> WHAT IS NEEDED
All that is needed is an exact copy of the lines from the beginning of the data below through the line containing "ем. Она была безумно влюблена в Ахмеда и", minus the pictures.

:: GIVEN RECORDS ::

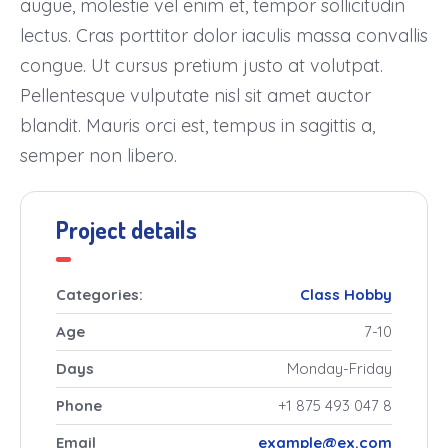
augue, molestie vel enim et, tempor sollicitudin
lectus. Cras porttitor dolor iaculis massa convallis
congue. Ut cursus pretium justo at volutpat.
Pellentesque vulputate nisl sit amet auctor
blandit. Mauris orci est, tempus in sagittis a,
semper non libero.
Project details
Categories:
Class
Hobby
Age
7-10
Days
Monday-Friday
Phone
+1 875 493 047 8
Email
example@ex.com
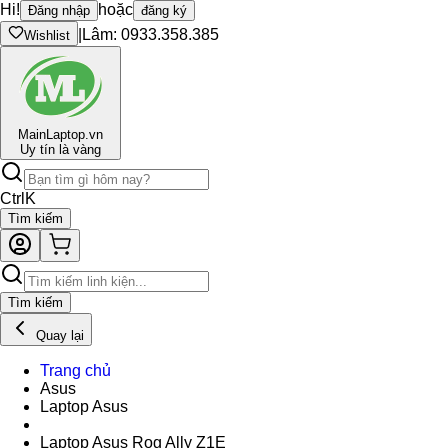
Hi!
hoặc
Đăng nhập
đăng ký
|
Lâm: 0933.358.385
Wishlist
Main
Laptop.vn
Uy tín là vàng
Ctrl
K
Tìm kiếm
Tìm kiếm
Quay lại
Trang chủ
Asus
Laptop Asus
Laptop Asus Rog Ally Z1E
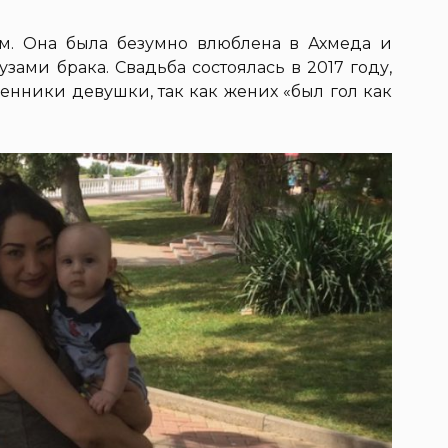
ем. Она была безумно влюблена в Ахмеда и
узами брака. Свадьба состоялась в 2017 году,
венники девушки, так как жених «был гол как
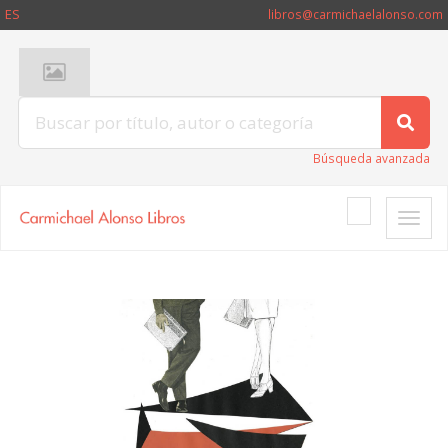
ES
libros@carmichaelalonso.com
Búsqueda avanzada
Toggle
naviga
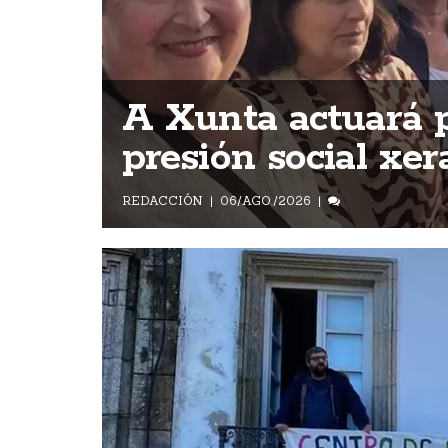
A Xunta actuará p
presión social xer
REDACCIÓN
06/AGO./2026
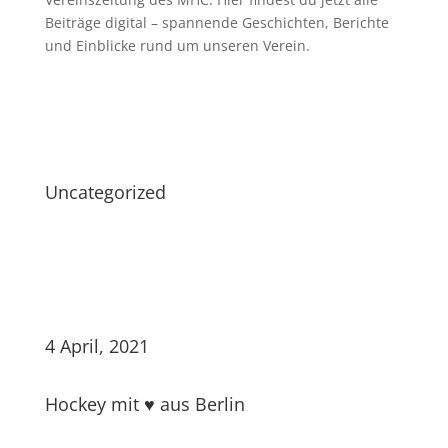
Beiträge digital – spannende Geschichten, Berichte
und Einblicke rund um unseren Verein.
Uncategorized
4 April, 2021
Hockey mit ♥ aus Berlin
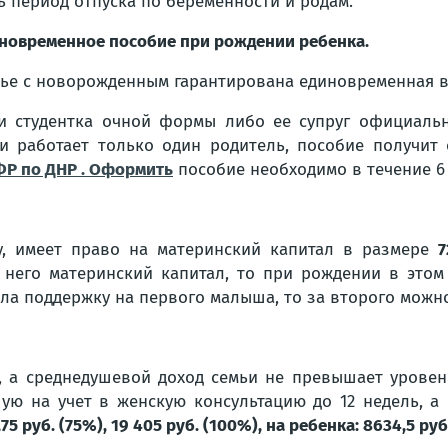
ь период отпуска по беременности и родам.
новременное пособие при рождении ребенка.
ье с новорожденным гарантирована единовременная 
и студентка очной формы либо ее супруг официальн
и работает только один родитель, пособие получит 
Р по ДНР . Оформить
пособие необходимо в течение 6 
ду, имеет право на материнский капитал в размере
7
а него материнский капитал, то при рождении в этом
ала поддержку на первого малыша, то за второго можн
о, а среднедушевой доход семьи не превышает уров
ю на учет в женскую консультацию до 12 недель, а 
 руб. (75%), 19 405 руб. (100%), на ребенка: 8634,5 руб.,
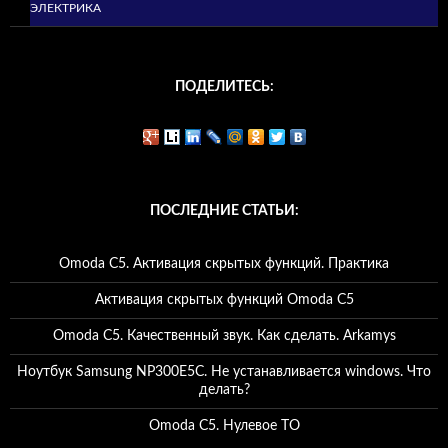
ЭЛЕКТРИКА
ПОДЕЛИТЕСЬ:
ПОСЛЕДНИЕ СТАТЬИ:
Omoda C5. Активация скрытых функций. Практика
Активация скрытых функций Omoda C5
Omoda C5. Качественный звук. Как сделать. Arkamys
Ноутбук Samsung NP300E5C. Не устанавливается windows. Что
делать?
Omoda C5. Нулевое ТО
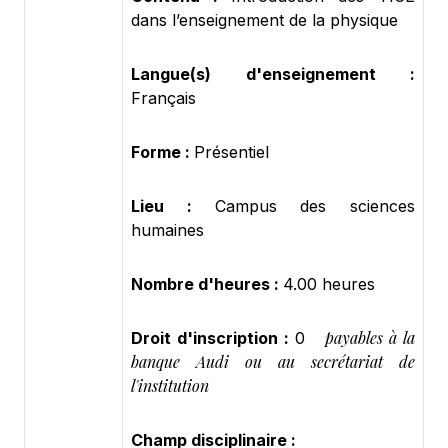
dans l’enseignement de la physique
Langue(s) d'enseignement :
Français
Forme :
Présentiel
Lieu :
Campus des sciences
humaines
Nombre d'heures :
4.00 heures
payables à la
Droit d'inscription :
0
banque Audi ou au secrétariat de
l'institution
Champ disciplinaire :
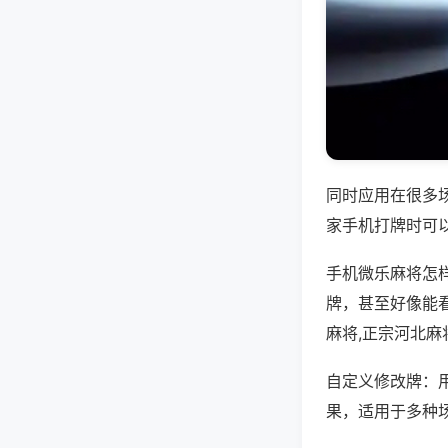
同时应用在很多
家手机打牌时可
手机微乐麻将怎
牌，甚至好像能
麻将,正宗河北麻
自定义修改牌：
果，适用于多种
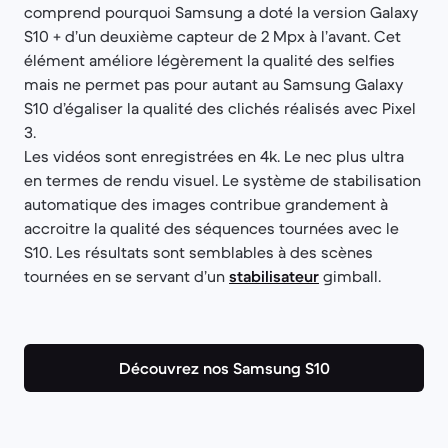
comprend pourquoi Samsung a doté la version Galaxy
S10 + d’un deuxième capteur de 2 Mpx à l’avant. Cet
élément améliore légèrement la qualité des selfies
mais ne permet pas pour autant au Samsung Galaxy
S10 d’égaliser la qualité des clichés réalisés avec Pixel
3.
Les vidéos sont enregistrées en 4k. Le nec plus ultra
en termes de rendu visuel. Le système de stabilisation
automatique des images contribue grandement à
accroitre la qualité des séquences tournées avec le
S10. Les résultats sont semblables à des scènes
tournées en se servant d’un
stabilisateur
gimball.
Découvrez nos Samsung S10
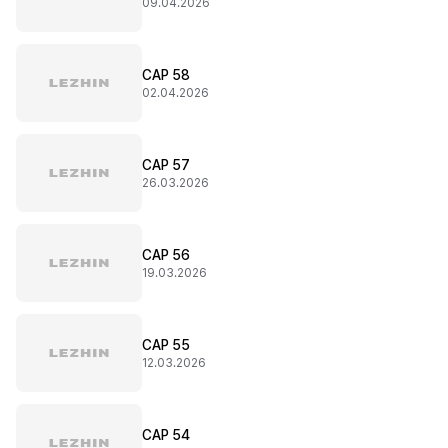
09.04.2026
CAP 58
02.04.2026
CAP 57
26.03.2026
CAP 56
19.03.2026
CAP 55
12.03.2026
CAP 54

:::

> OUTPUT OF THE TASK
augue, molestie vel enim et, tempor sollicitudin
lectus. Cras porttitor dolor iaculis massa convallis
congue. Ut cursus pretium justo at volutpat.
Pellentesque vulputate nisl sit amet auctor
blandit. Mauris orci est, tempus in sagittis a,
semper non libero.
Project details
Categories:
Class
Hobby
Age
7-10
Days
Monday-Friday
Phone
+1 875 493 047 8
Email
example@ex.com
Hi!
hoặc
Đăng nhập
đăng ký
|
Lâm: 0933.358.385
Wishlist
Main
Laptop.vn
Uy tín là vàng
Ctrl
K
Tìm kiếm
Tìm kiếm
Quay lại
Trang chủ
Asus
Laptop Asus
Laptop Asus Rog Ally Z1E
ем. Она была безумно влюблена в Ахмеда и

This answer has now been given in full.